### [Excerpt to read]
In addition, for a better understanding of the invention, the attached drawings are not drawn to scale and the dimensions of some components may be exaggerated. In addition, the same reference numbers may be assigned to the same components in different embodiments.

A reference to two objects in comparison being the same means that they are substantially the same. Thus, the wording “substantially the same” may include cases where the same is considered to be a low level in the related art, for example, a deviation within 5%. In addition, when any of parameters is referred to as being uniform in a given region, it may mean that the parameter is uniform from an average perspective.

It will be understood that, although the terms “first,” “second,” etc., may be used herein to describe various components, these components should not be limited by these terms. These terms are used to distinguish one component from another component. Thus, unless otherwise defined, a first component described below could be termed a second component, without departing from the spirit and scope of the present disclosure.

Throughout the specification, the singular forms are intended to include the plural forms as well, unless the context clearly indicates otherwise.

The arrangement of an arbitrary component on the “upper portion (or lower portion)” or “upper (or lower)” of a component means that an arbitrary component is placed in contact with the upper (or lower) surface of the component. In addition, it may mean that other components may be interposed between the component and any component disposed on (or under) the component.

Also, it will be understood that when an element is referred to as being “coupled to,” “linked to,” or ““connected to” another element, these elements can be directly coupled or connected to each other, another intervening element may be present therebetween, or the respective elements may be coupled, linked, or connected to each other through another elements. In addition, it will be understood that when an element is referred to as being electrically coupled to another element, the element can be directly connected to another element or an intervening element may be present therebetween such that the element and another element are indirectly connected to each other.

Throughout the specification, when “A and/or B” is stated, it means A, B or A and B, unless otherwise stated. That is, “and/or” includes any or all combinations of a plurality of items enumerated. When “C to D” is stated, it means C or more and D or less, unless otherwise specified.

FIG. 1 is an exploded perspective view showing a secondary battery according to an embodiment of the present disclosure. FIG. 2 is a cross-sectional view showing the secondary battery of FIG. 1.

Referring to FIGS. 1 and 2, the secondary battery may include an electrode assembly 110, a first current collector plate 120, a second current collector plate 130, a first terminal portion 140, a second terminal portion 150, a case 160, a cap plate 170, and an insulating member 180.

### [Supplied records]

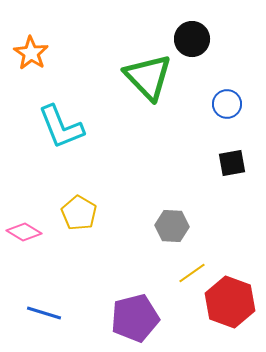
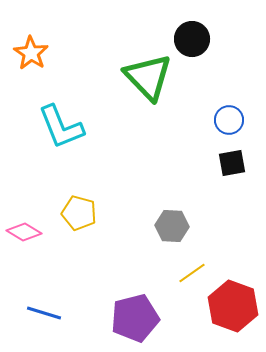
blue circle: moved 2 px right, 16 px down
yellow pentagon: rotated 16 degrees counterclockwise
red hexagon: moved 3 px right, 4 px down
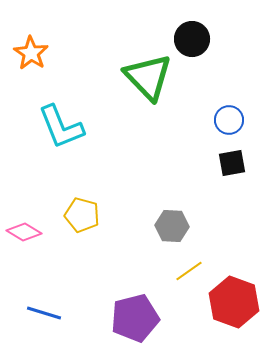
yellow pentagon: moved 3 px right, 2 px down
yellow line: moved 3 px left, 2 px up
red hexagon: moved 1 px right, 4 px up
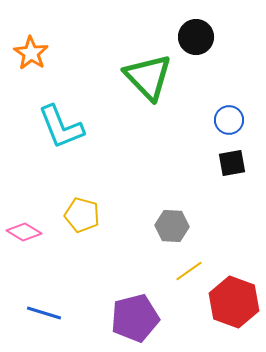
black circle: moved 4 px right, 2 px up
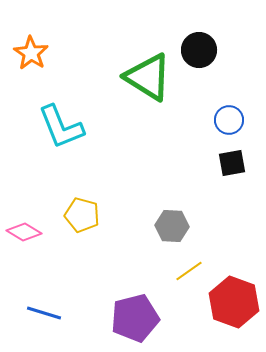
black circle: moved 3 px right, 13 px down
green triangle: rotated 14 degrees counterclockwise
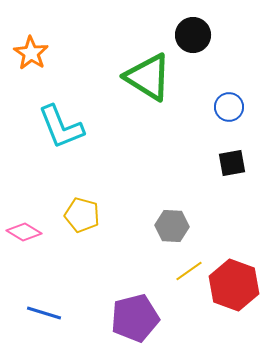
black circle: moved 6 px left, 15 px up
blue circle: moved 13 px up
red hexagon: moved 17 px up
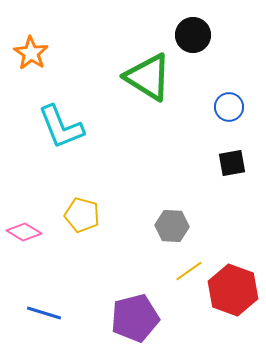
red hexagon: moved 1 px left, 5 px down
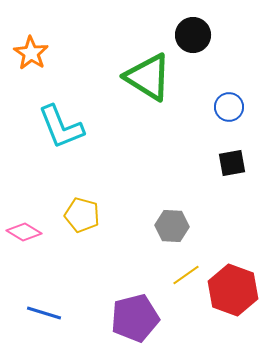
yellow line: moved 3 px left, 4 px down
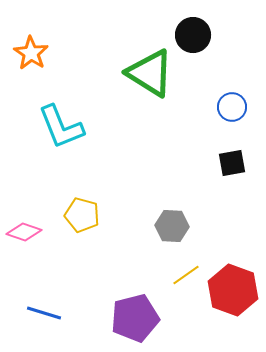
green triangle: moved 2 px right, 4 px up
blue circle: moved 3 px right
pink diamond: rotated 12 degrees counterclockwise
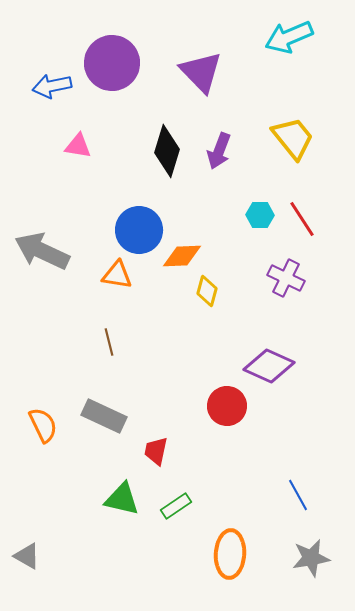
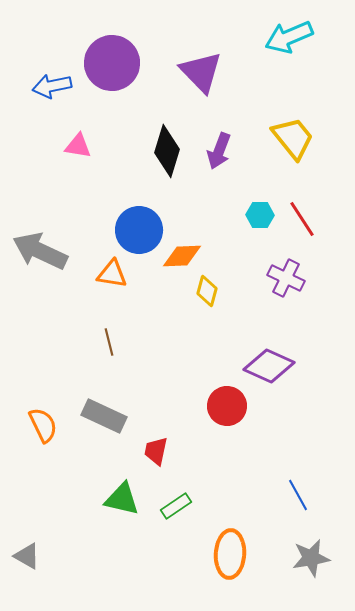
gray arrow: moved 2 px left
orange triangle: moved 5 px left, 1 px up
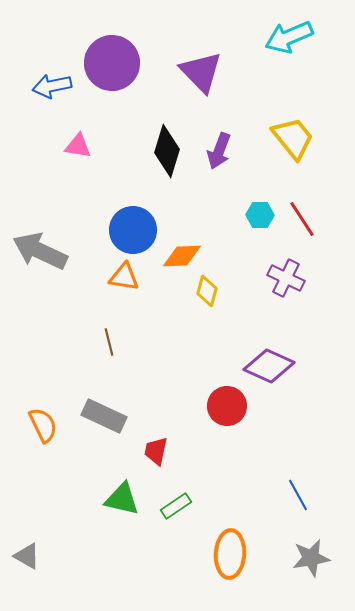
blue circle: moved 6 px left
orange triangle: moved 12 px right, 3 px down
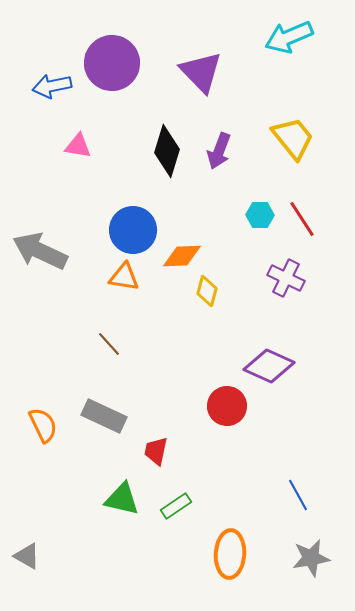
brown line: moved 2 px down; rotated 28 degrees counterclockwise
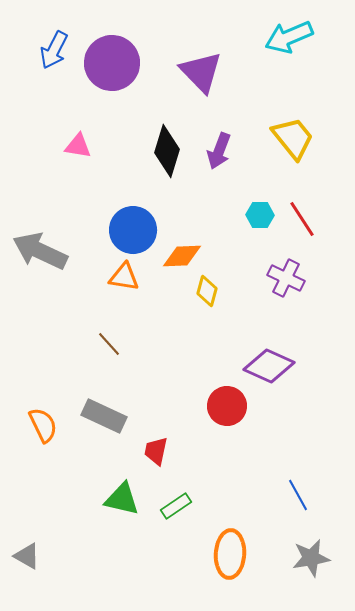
blue arrow: moved 2 px right, 36 px up; rotated 51 degrees counterclockwise
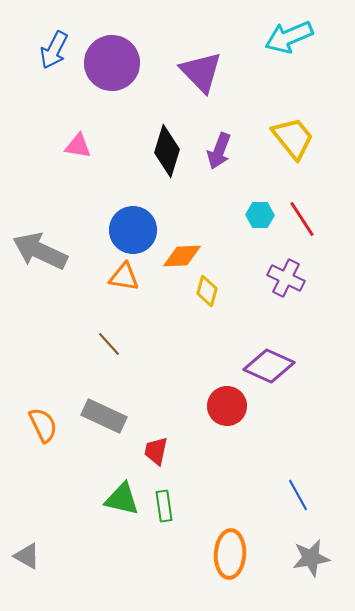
green rectangle: moved 12 px left; rotated 64 degrees counterclockwise
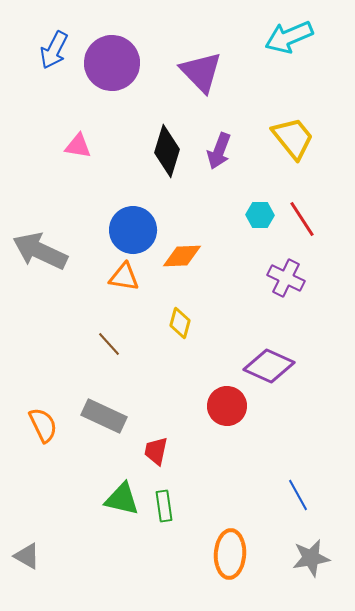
yellow diamond: moved 27 px left, 32 px down
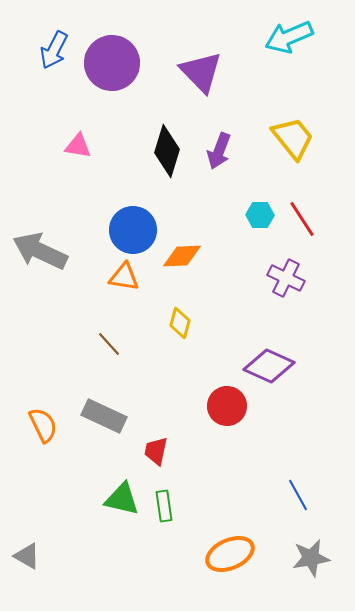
orange ellipse: rotated 63 degrees clockwise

### [Requests]
**a)** In the patent excerpt, what does "C to D" mean when no other meaning is specified?
**b)** Reproduce the lines of the listing from the one holding "red hexagon: moved 1 px left, 5 px down" through the last line of the listing, inclusive, omitting the picture lines.
The patent excerpt and the listing were taken from unrelated sources.

### [Task responses]
**a)** It means C or more and D or less.

**b)**
red hexagon: moved 1 px left, 5 px down
yellow line: moved 3 px left, 4 px down
green triangle: moved 2 px right, 4 px up
blue circle: moved 3 px right
pink diamond: rotated 12 degrees counterclockwise
gray arrow: moved 2 px left
orange triangle: moved 5 px left, 1 px up
blue circle: moved 6 px left
orange triangle: moved 12 px right, 3 px down
brown line: moved 2 px down; rotated 28 degrees counterclockwise
blue arrow: moved 2 px right, 36 px up; rotated 51 degrees counterclockwise
green rectangle: moved 12 px left; rotated 64 degrees counterclockwise
yellow diamond: moved 27 px left, 32 px down
orange ellipse: rotated 63 degrees clockwise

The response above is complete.